*** Opening of Information provided ***
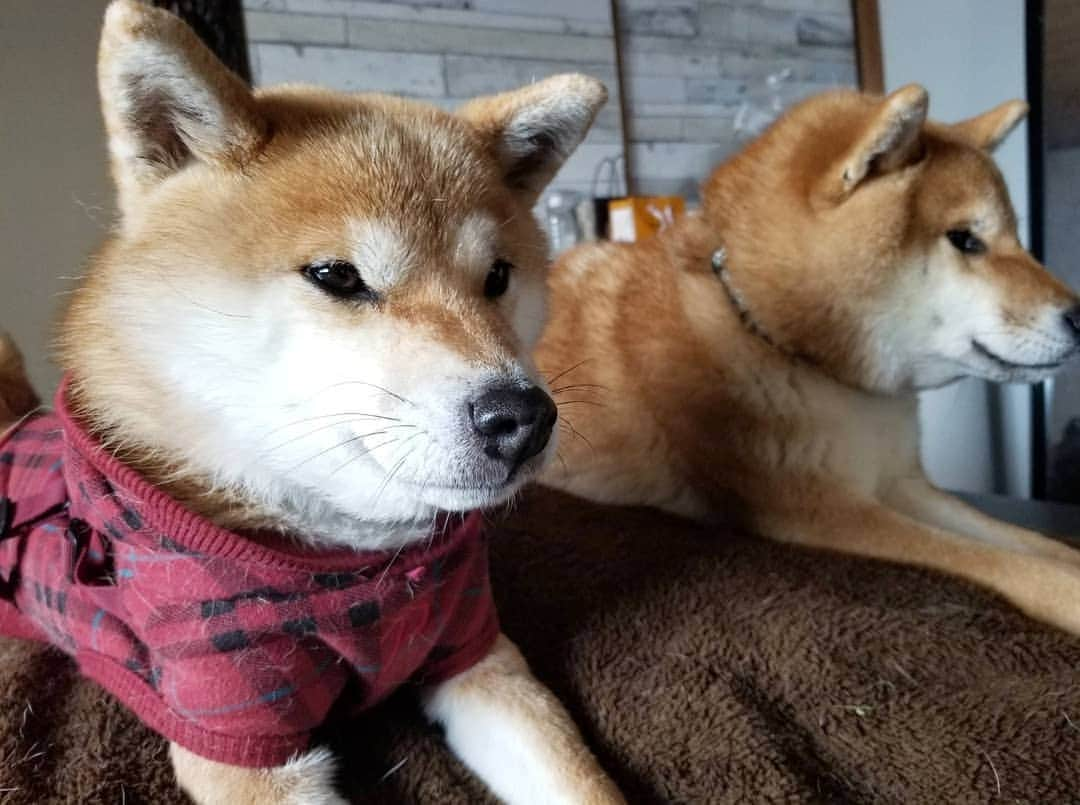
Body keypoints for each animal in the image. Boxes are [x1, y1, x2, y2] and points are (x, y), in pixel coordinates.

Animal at [0, 1, 626, 803]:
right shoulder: (240, 731)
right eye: (337, 276)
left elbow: (581, 781)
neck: (354, 574)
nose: (524, 418)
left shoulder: (476, 653)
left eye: (498, 278)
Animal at [540, 84, 1080, 635]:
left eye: (1018, 238)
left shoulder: (899, 482)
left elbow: (1032, 542)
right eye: (966, 239)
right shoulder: (826, 510)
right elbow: (993, 559)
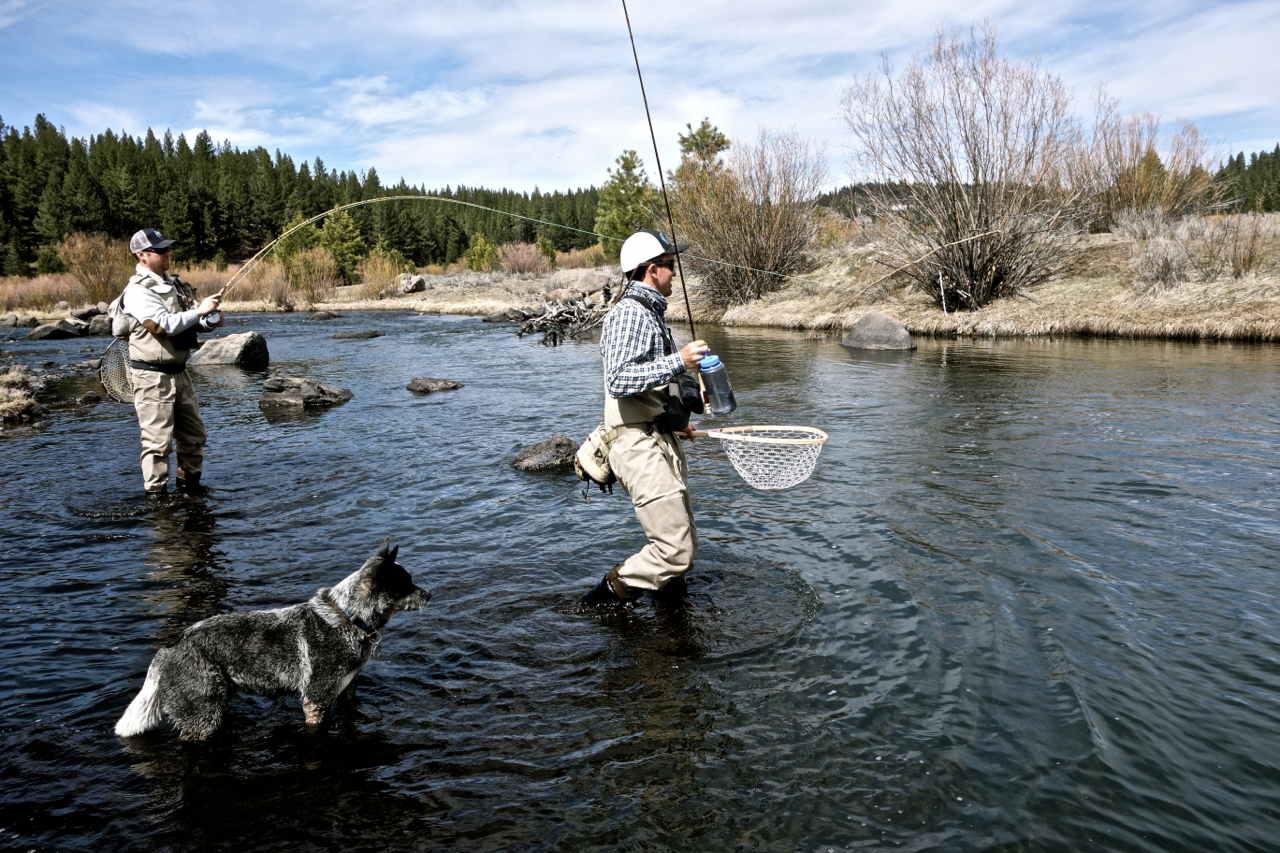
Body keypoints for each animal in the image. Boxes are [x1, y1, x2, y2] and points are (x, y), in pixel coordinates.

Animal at [113, 545, 430, 737]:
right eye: (406, 583)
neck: (349, 617)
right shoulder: (316, 700)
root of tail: (170, 648)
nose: (430, 594)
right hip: (204, 715)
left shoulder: (348, 690)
*** Close of Information provided ***
* What you should do *
Look above for the line containing "right shoulder: (240, 731)" and the line containing "right elbow: (993, 559)". Transcribe both, with the lines between them, exactly.

* Output *
right shoulder: (240, 731)
right eye: (337, 276)
left elbow: (581, 781)
neck: (354, 574)
nose: (524, 418)
left shoulder: (476, 653)
left eye: (498, 278)
Animal at [540, 84, 1080, 635]:
left eye: (1018, 238)
left shoulder: (899, 482)
left elbow: (1032, 542)
right eye: (966, 239)
right shoulder: (826, 510)
right elbow: (993, 559)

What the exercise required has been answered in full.